*TASK OBJECTIVE*. Would you return, word for word, the lines of the data below from the line with "TheCherno | 5734 |" through the line with "MultiMC | 2259 |", and no others?

Collected data
-- Opening Marker --
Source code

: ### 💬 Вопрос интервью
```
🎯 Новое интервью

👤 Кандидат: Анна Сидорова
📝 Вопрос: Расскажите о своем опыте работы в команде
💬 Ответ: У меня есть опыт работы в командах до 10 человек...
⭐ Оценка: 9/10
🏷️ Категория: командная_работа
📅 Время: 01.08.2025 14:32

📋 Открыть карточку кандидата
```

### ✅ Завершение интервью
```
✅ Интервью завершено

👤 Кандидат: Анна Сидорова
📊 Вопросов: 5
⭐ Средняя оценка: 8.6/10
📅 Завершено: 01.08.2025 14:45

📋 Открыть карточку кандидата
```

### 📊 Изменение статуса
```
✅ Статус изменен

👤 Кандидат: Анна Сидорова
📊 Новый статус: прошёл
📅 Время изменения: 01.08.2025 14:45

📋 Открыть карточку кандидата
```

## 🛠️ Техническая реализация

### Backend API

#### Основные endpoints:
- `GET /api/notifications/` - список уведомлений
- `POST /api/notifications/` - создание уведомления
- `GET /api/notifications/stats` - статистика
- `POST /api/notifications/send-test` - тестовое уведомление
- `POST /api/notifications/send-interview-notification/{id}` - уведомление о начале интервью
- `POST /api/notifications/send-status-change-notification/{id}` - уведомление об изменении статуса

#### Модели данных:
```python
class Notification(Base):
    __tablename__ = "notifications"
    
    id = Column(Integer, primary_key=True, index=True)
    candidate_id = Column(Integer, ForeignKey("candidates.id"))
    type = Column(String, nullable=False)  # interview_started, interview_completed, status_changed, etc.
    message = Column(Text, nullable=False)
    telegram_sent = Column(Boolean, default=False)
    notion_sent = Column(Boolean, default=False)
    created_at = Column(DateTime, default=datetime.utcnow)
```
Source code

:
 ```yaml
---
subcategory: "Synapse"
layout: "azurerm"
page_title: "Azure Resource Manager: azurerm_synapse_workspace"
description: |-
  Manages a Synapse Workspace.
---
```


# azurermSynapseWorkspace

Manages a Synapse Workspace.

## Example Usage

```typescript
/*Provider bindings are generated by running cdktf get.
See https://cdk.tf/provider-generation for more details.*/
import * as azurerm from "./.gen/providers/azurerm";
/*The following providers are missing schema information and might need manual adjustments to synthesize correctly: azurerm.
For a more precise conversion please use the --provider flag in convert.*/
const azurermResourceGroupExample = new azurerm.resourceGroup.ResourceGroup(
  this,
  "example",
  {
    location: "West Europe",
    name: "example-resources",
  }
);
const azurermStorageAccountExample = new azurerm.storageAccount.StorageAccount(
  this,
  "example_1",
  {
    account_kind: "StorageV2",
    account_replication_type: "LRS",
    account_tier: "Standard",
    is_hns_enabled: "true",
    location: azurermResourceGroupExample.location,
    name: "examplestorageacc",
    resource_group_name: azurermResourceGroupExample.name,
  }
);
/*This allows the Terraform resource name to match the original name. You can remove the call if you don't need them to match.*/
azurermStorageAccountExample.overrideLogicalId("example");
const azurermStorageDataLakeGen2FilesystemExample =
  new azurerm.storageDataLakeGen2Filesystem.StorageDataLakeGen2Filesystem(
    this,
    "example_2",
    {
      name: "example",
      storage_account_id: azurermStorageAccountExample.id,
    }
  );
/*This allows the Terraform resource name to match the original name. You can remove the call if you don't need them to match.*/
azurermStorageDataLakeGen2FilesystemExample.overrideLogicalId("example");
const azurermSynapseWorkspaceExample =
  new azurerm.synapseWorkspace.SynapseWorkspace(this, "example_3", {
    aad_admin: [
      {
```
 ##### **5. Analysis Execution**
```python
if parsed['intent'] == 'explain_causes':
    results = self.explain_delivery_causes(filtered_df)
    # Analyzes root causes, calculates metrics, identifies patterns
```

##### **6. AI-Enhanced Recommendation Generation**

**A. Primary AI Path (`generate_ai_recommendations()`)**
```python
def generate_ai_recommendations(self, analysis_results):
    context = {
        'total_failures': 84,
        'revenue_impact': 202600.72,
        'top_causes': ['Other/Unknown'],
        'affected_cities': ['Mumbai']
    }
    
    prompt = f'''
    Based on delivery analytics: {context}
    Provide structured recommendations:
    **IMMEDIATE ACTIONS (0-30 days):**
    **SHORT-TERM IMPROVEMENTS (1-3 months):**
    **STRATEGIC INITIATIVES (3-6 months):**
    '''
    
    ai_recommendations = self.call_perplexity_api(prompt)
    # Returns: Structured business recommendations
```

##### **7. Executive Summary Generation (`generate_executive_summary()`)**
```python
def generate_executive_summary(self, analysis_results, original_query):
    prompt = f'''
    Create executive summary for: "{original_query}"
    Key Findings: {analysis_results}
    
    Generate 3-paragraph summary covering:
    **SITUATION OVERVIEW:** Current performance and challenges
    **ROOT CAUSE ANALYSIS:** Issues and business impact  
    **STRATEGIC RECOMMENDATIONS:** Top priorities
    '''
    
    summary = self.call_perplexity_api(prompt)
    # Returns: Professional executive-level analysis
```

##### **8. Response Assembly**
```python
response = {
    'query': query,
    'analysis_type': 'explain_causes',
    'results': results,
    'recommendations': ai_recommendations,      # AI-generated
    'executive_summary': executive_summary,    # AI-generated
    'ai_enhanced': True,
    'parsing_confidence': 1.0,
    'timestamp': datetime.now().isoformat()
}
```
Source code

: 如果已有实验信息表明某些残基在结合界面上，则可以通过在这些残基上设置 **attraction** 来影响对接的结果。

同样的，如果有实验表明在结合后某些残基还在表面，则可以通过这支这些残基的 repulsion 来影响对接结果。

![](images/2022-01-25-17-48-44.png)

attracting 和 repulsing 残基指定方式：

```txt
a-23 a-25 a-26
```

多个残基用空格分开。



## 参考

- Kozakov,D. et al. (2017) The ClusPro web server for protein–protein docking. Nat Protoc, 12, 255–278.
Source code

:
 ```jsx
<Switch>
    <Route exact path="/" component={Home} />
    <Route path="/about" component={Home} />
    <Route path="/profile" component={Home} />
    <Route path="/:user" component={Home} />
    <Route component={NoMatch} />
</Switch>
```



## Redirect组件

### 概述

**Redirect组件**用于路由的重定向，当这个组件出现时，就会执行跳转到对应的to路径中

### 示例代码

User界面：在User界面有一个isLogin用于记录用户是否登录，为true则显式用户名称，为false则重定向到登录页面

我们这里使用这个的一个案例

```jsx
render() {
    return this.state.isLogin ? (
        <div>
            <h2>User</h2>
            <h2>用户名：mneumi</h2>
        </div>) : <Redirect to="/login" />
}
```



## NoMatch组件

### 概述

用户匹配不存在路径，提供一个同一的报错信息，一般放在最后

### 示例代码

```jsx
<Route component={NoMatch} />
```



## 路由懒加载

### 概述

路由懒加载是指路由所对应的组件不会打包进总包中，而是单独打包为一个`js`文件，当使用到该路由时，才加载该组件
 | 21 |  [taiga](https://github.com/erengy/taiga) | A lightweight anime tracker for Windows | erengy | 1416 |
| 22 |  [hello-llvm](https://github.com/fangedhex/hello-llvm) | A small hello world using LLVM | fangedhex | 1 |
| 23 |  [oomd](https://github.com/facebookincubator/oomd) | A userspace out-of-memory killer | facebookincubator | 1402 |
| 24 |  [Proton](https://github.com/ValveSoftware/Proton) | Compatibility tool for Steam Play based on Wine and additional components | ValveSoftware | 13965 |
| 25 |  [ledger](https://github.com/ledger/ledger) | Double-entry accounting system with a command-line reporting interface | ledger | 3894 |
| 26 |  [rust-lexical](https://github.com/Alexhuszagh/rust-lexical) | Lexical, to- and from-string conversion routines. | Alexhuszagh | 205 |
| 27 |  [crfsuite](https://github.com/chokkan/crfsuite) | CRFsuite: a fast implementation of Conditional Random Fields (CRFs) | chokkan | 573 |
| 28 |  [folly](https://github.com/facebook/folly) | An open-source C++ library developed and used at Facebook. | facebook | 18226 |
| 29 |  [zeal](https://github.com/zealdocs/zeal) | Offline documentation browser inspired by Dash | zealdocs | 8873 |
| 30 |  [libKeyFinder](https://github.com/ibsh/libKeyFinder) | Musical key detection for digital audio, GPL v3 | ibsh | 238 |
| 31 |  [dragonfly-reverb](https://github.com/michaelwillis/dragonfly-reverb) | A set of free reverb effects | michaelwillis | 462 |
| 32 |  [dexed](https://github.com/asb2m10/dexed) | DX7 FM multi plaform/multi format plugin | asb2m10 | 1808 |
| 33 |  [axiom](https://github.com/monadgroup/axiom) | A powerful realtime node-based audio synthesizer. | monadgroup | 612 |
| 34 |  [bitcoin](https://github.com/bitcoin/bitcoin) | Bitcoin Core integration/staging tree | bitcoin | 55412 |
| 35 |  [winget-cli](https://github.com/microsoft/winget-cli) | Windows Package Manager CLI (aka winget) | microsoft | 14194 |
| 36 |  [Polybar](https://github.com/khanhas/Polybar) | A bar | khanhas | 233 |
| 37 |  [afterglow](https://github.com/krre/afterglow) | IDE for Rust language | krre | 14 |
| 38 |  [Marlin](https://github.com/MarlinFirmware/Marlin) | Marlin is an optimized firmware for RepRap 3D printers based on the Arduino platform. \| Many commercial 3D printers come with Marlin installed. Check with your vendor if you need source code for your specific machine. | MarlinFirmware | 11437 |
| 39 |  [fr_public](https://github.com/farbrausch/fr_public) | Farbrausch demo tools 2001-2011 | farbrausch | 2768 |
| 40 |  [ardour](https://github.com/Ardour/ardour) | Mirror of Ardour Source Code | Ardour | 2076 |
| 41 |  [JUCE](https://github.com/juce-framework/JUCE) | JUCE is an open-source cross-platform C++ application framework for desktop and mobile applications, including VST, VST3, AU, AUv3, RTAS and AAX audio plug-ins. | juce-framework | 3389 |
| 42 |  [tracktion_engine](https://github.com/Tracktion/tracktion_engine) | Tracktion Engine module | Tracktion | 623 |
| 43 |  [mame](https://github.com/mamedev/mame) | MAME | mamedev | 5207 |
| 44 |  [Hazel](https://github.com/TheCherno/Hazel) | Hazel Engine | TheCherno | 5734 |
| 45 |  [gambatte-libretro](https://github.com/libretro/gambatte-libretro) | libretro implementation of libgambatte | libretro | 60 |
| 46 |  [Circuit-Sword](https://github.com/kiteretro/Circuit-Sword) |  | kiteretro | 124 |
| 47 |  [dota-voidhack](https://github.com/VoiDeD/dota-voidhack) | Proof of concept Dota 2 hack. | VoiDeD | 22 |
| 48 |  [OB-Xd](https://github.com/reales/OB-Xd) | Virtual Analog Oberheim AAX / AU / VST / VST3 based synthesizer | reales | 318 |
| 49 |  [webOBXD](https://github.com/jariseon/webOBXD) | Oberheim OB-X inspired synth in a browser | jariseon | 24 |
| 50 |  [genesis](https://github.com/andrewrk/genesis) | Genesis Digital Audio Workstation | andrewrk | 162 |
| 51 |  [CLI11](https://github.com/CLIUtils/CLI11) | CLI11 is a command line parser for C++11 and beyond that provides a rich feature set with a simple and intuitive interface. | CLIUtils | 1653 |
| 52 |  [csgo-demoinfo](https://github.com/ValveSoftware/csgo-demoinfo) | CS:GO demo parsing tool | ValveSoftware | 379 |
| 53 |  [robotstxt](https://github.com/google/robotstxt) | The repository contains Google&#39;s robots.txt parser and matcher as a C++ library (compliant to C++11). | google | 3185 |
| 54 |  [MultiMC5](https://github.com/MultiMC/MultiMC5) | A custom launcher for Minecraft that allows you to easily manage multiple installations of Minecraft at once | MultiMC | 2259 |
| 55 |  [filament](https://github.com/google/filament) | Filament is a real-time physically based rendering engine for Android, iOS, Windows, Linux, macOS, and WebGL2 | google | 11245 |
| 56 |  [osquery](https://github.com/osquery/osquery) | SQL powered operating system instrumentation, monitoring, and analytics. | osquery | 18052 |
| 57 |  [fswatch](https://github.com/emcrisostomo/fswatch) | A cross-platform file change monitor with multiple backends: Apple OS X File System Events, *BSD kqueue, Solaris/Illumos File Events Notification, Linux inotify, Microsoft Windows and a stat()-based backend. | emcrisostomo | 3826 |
-- Closing Marker --
*ANSWER TO THE EXERCISE*.
| 44 |  [Hazel](https://github.com/TheCherno/Hazel) | Hazel Engine | TheCherno | 5734 |
| 45 |  [gambatte-libretro](https://github.com/libretro/gambatte-libretro) | libretro implementation of libgambatte | libretro | 60 |
| 46 |  [Circuit-Sword](https://github.com/kiteretro/Circuit-Sword) |  | kiteretro | 124 |
| 47 |  [dota-voidhack](https://github.com/VoiDeD/dota-voidhack) | Proof of concept Dota 2 hack. | VoiDeD | 22 |
| 48 |  [OB-Xd](https://github.com/reales/OB-Xd) | Virtual Analog Oberheim AAX / AU / VST / VST3 based synthesizer | reales | 318 |
| 49 |  [webOBXD](https://github.com/jariseon/webOBXD) | Oberheim OB-X inspired synth in a browser | jariseon | 24 |
| 50 |  [genesis](https://github.com/andrewrk/genesis) | Genesis Digital Audio Workstation | andrewrk | 162 |
| 51 |  [CLI11](https://github.com/CLIUtils/CLI11) | CLI11 is a command line parser for C++11 and beyond that provides a rich feature set with a simple and intuitive interface. | CLIUtils | 1653 |
| 52 |  [csgo-demoinfo](https://github.com/ValveSoftware/csgo-demoinfo) | CS:GO demo parsing tool | ValveSoftware | 379 |
| 53 |  [robotstxt](https://github.com/google/robotstxt) | The repository contains Google&#39;s robots.txt parser and matcher as a C++ library (compliant to C++11). | google | 3185 |
| 54 |  [MultiMC5](https://github.com/MultiMC/MultiMC5) | A custom launcher for Minecraft that allows you to easily manage multiple installations of Minecraft at once | MultiMC | 2259 |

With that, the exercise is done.